Task directions: The entries below need to be written out exactly, with no pictures included.

Records drawn from a dataset
⟨

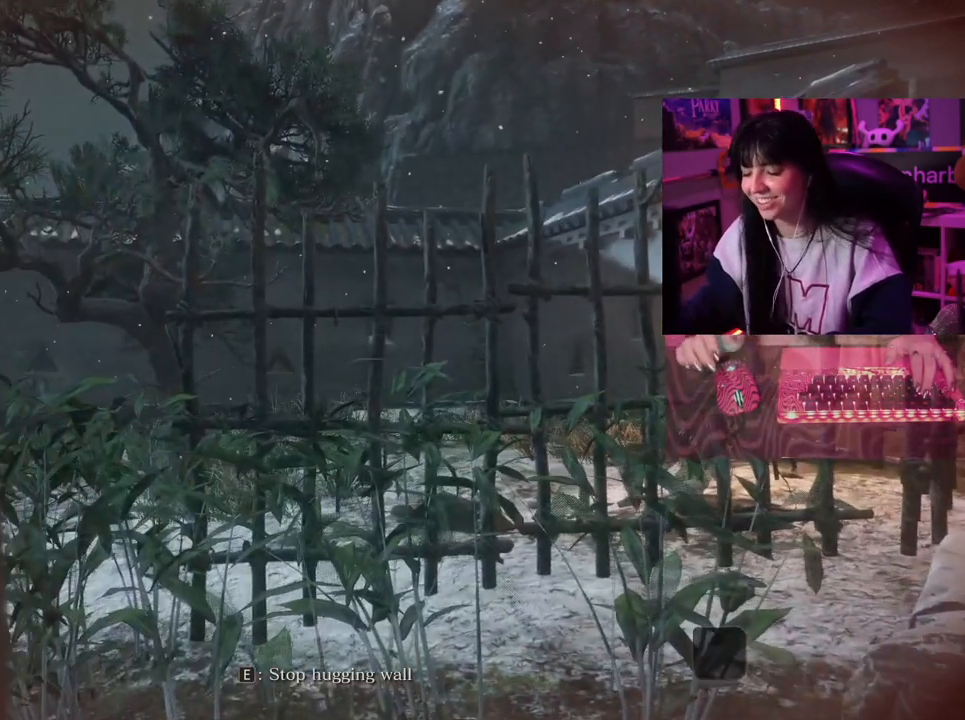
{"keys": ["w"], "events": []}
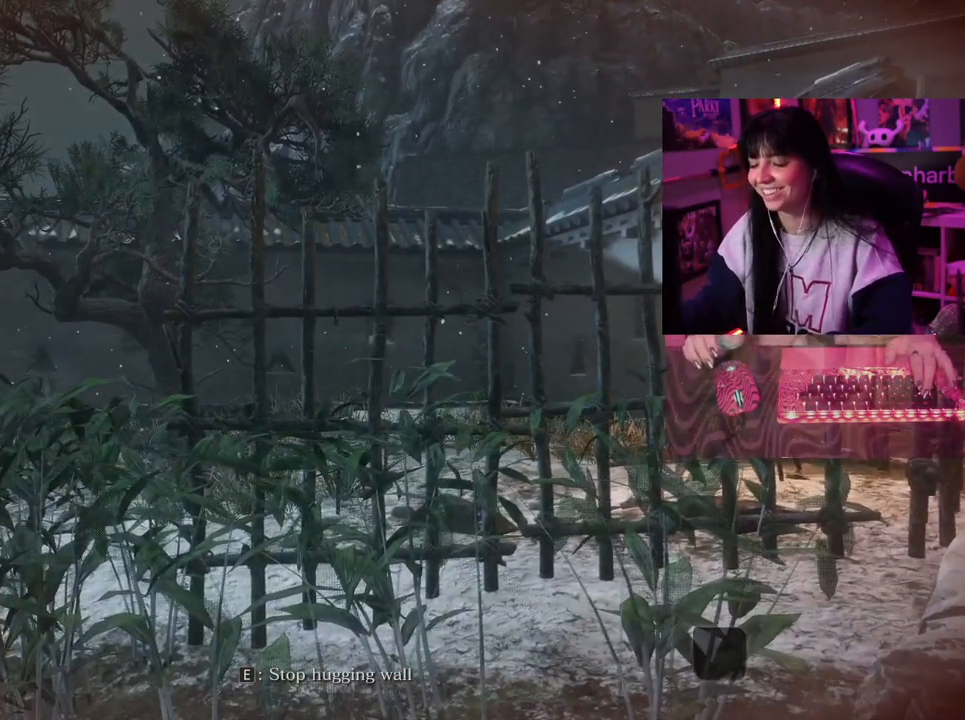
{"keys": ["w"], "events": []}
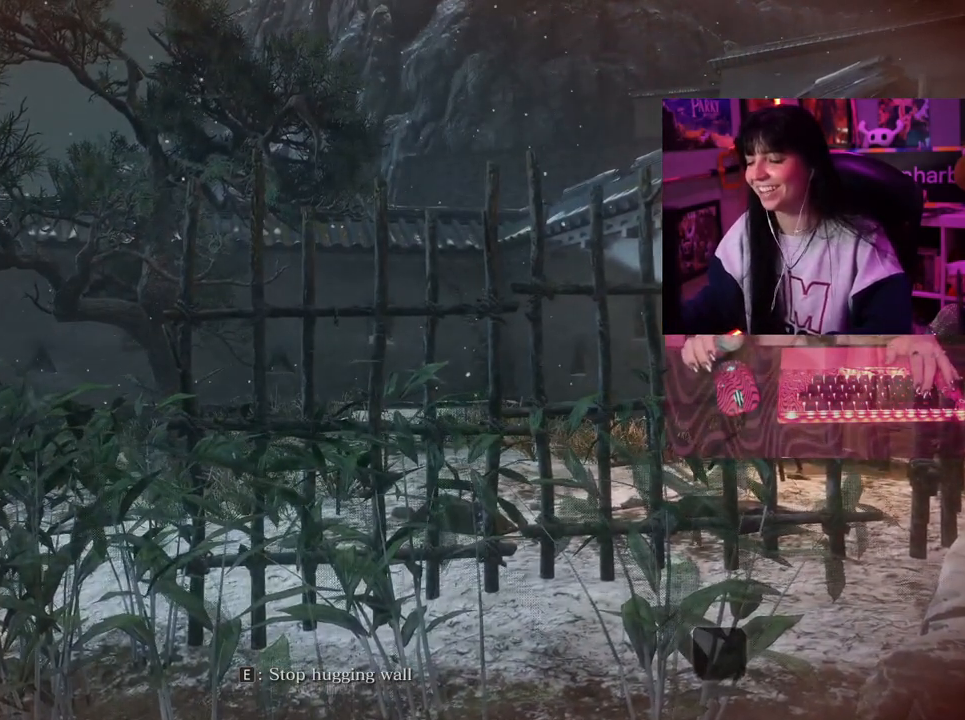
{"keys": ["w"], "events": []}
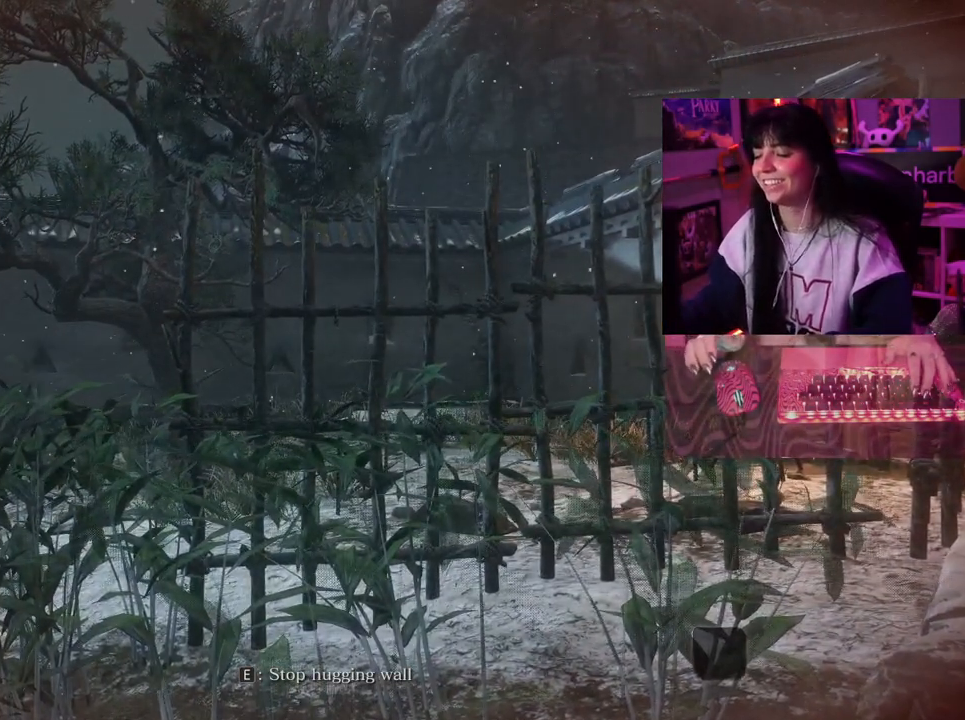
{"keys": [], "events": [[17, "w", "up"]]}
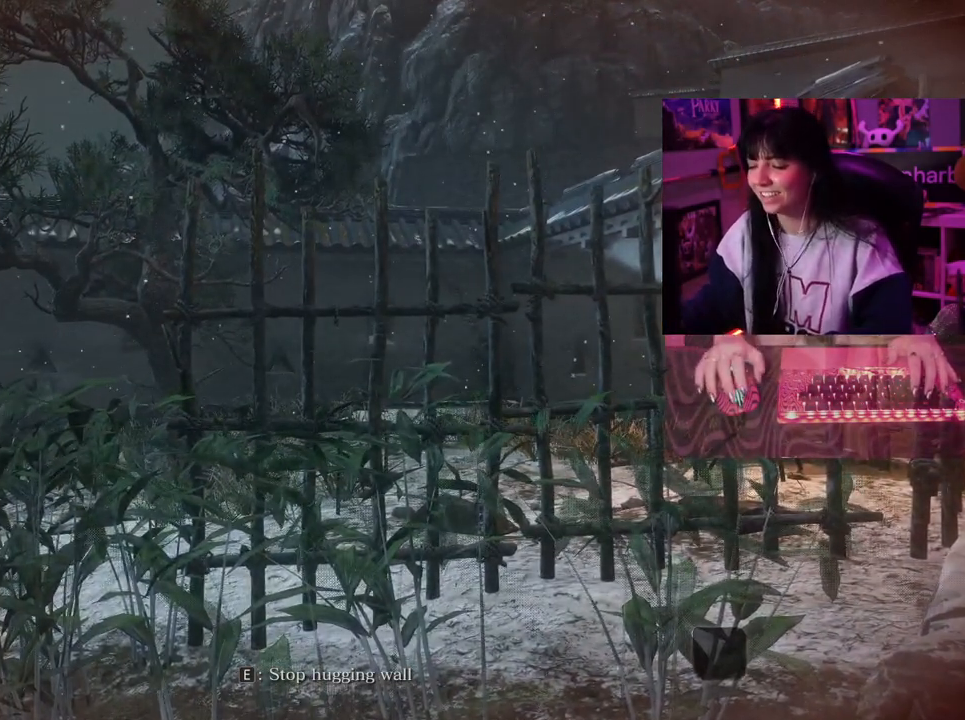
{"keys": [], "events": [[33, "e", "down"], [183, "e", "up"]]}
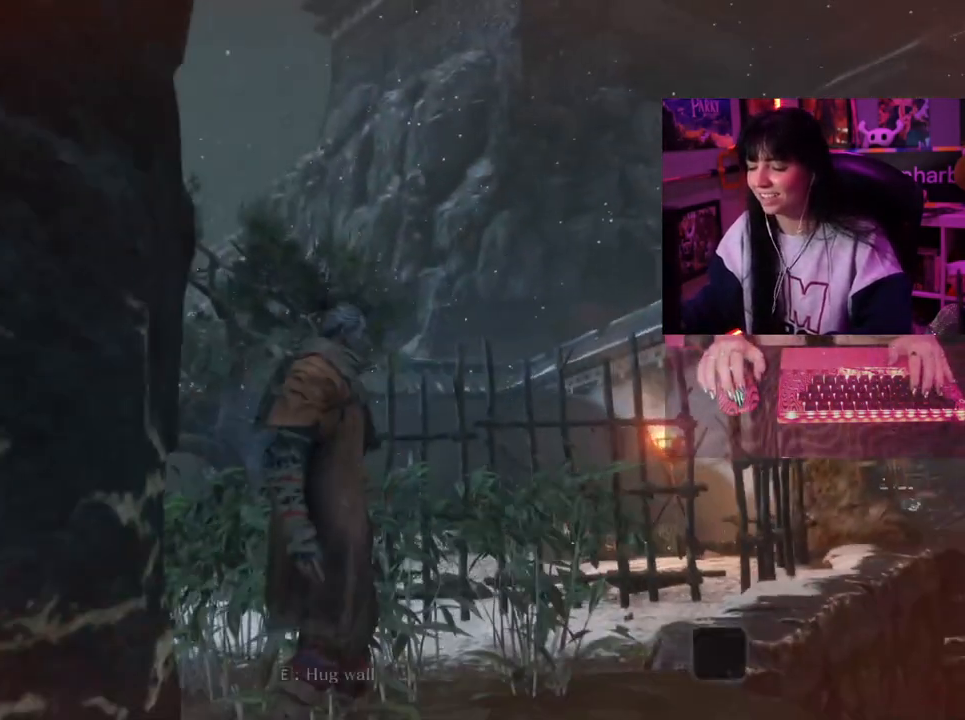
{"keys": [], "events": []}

⟩

The completed task:
{"keys": ["w"], "events": []}
{"keys": ["w"], "events": []}
{"keys": ["w"], "events": []}
{"keys": [], "events": [[17, "w", "up"]]}
{"keys": [], "events": [[33, "e", "down"], [183, "e", "up"]]}
{"keys": [], "events": []}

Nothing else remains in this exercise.